C’est une excellente question et François Fillon n’a, à ma connaissance, pas pris position là-dessus. C’est un gaulliste de tradition mais il ne va pas remettre en cause l’adhésion de la France à l’OTAN. Simplement il insiste, dans ses interventions, sur la nécessité de sortir d’une logique de guerre froide, ce qui peut l’amener à baisser la garde vis-à-vis de la Russie, alors même que la Russie aujourd’hui, dans son étranger proche – c’est-à-dire l’Ukraine, mais même potentiellement les Pays baltes – redevient menaçante.

Attention-question : Quelles sont les positions de l’un et l’autre sur Israël et la Palestine ?
Jean-Yves : Et sur la présence de la France au Mali/Sahel ?

Sur Israël/Palestine : L’un comme l’autre s’inscrivent sur ce point dans la continuité de la diplomatie française, depuis vingt ans, sur ce que l’on appelle la solution à deux Etats, c’est-à-dire l’importance d’un Etat palestinien pleinement reconnu, dans des frontières viables, aux côtés d’un Etat israélien bénéficiant d’une totale sécurité. C’était aussi la position du président Hollande, comme avant celle de Sarkozy, c’est une constante de la position française qui rappelle qu’il ne pourrait y avoir de stabilité au Proche-Orient, déjà en plein chaos, sans une solution du conflit israélo-palestinien.

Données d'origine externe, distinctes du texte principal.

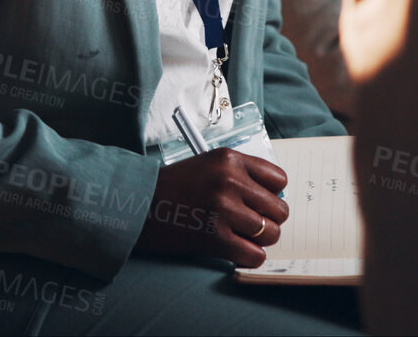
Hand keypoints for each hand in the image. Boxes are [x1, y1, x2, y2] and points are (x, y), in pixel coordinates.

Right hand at [136, 148, 288, 266]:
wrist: (138, 204)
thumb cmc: (173, 187)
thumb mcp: (208, 166)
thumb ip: (241, 176)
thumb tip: (275, 199)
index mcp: (230, 159)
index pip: (279, 180)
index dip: (272, 194)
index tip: (261, 202)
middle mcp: (230, 182)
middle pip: (279, 210)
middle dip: (269, 220)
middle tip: (251, 224)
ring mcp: (223, 210)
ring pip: (270, 233)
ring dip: (259, 240)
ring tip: (241, 237)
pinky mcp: (214, 237)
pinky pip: (254, 255)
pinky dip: (249, 257)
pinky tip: (236, 251)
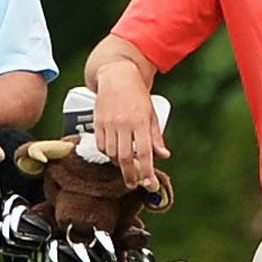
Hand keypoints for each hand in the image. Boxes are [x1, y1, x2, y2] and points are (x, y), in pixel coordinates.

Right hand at [91, 63, 169, 187]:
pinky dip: (108, 153)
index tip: (148, 183)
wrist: (117, 76)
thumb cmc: (137, 96)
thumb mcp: (151, 115)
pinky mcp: (97, 122)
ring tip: (125, 166)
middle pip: (126, 157)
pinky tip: (114, 153)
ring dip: (118, 163)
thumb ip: (156, 137)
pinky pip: (101, 145)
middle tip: (133, 184)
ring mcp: (108, 123)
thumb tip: (164, 156)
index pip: (145, 152)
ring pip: (112, 153)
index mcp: (140, 121)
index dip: (147, 170)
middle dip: (130, 174)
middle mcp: (124, 123)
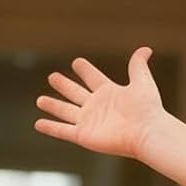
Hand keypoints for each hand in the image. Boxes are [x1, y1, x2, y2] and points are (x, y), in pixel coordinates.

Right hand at [35, 48, 165, 159]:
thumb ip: (138, 66)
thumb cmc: (147, 109)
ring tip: (39, 100)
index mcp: (110, 92)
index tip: (77, 62)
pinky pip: (63, 131)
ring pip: (65, 111)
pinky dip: (50, 128)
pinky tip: (38, 124)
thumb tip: (146, 49)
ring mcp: (89, 122)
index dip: (85, 70)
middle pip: (75, 93)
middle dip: (64, 85)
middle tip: (52, 77)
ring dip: (52, 106)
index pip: (93, 78)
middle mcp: (97, 107)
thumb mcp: (142, 82)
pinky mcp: (84, 135)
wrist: (147, 133)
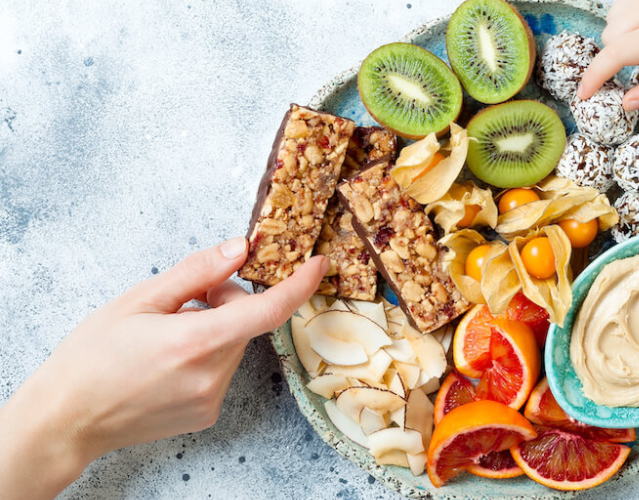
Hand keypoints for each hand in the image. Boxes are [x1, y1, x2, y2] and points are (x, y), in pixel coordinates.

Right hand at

Sur la France au Mali/Sahel : Tous deux sont pleinement conscients des enjeux de sécurité en Afrique et du rôle que doit y jouer la France. La politique étrangère est traditionnellement relativement consensuelle dans le débat politique français, les seules vraies oppositions entre les deux candidats sont sur la Syrie, le Moyen-Orient plus généralement, et la Russie.

Ren78 : Comment Juppé et Fillon envisagent-ils chacun leur future relation avec Donald Trump ?

Parmi les candidats à la primaire de la droite, Juppé avait été le plus froid face à la victoire de Donald Trump. Dans un communiqué il dit « prendre acte de cette victoire », ce qui en terme diplomatique est vraiment le service minimum. François Fillon a été plus chaleureux à la fois parce qu’il y voyait le signe que quelqu’un donné perdant dans les sondages pouvait gagner– ce qui s’est d’ailleurs passé pour lui –, et parce qu’un certain nombre des conceptions de Trump, notamment son désir de rétablir de meilleures relations avec la Russie, correspondent parfaitement à ses conceptions politiques. Et aujourd’hui, il insiste notamment sur le risque d’un binôme russo-américain par-dessus la tête de la France pour dire « il faut impérativement recréer de bonnes relations avec Poutine ».

Ir : La position de Fillon sur Assad pourrait-elle impacter la stratégie de la coalition en Syrie et la pousser a s’allier a Assad ?

Si Fillon devient président, il pourrait effectivement y avoir des conséquences : certes il ne faut pas exagérer le rôle de la France, alors que 90 % des frappes aériennes sont faites par les seuls Etats-Unis, mais elle a un rôle symbolique important. Ensuite, si la France, comme les Etats-Unis de Trump, pense que Assad peut être un partenaire dans la lutte contre l’Etat islamique, cela pourrait effectivement basculer. Mais en tout cas, la révolution syrienne perdrait, avec l’installation de Fillon à l’Elysée, son principal soutien dans une capitale occidentale.

Patoche : A propos des relations franco-russes, comment Fillon peut-il justifier une orientation diplomatique qui va à l’encontre de celle adoptée par l’UE notamment en ce qui concerne l’Ukraine et la Syrie ? La France peut-elle reconnaître l’annexion de la Crimée par la Russie ?

la conquête de la Crimée par Moscou est un fait extrêmement grave, parce qu’il s’agit de la première annexion par la force d’un territoire en Europe depuis la fin de la Seconde Guerre mondiale. Et c’est un déni des règles internationales et même d’un traité signé aussi par la Russie, reconnaissant l’intégrité des frontières de l’Ukraine. D’où l’imposition des sanctions par les Américains et l’Union européenne. François Fillon n’est pas tout seul en Europe, pourtant, à évoquer une levée des sanctions (d’autres capitales comme Rome se lamentent des conséquences économiques qu’elles subissent) mais une telle décision entérinant le fait accompli russe serait extrêmement grave car elle pourrait inciter Moscou ou d’autres pays à d’autres actes similaires.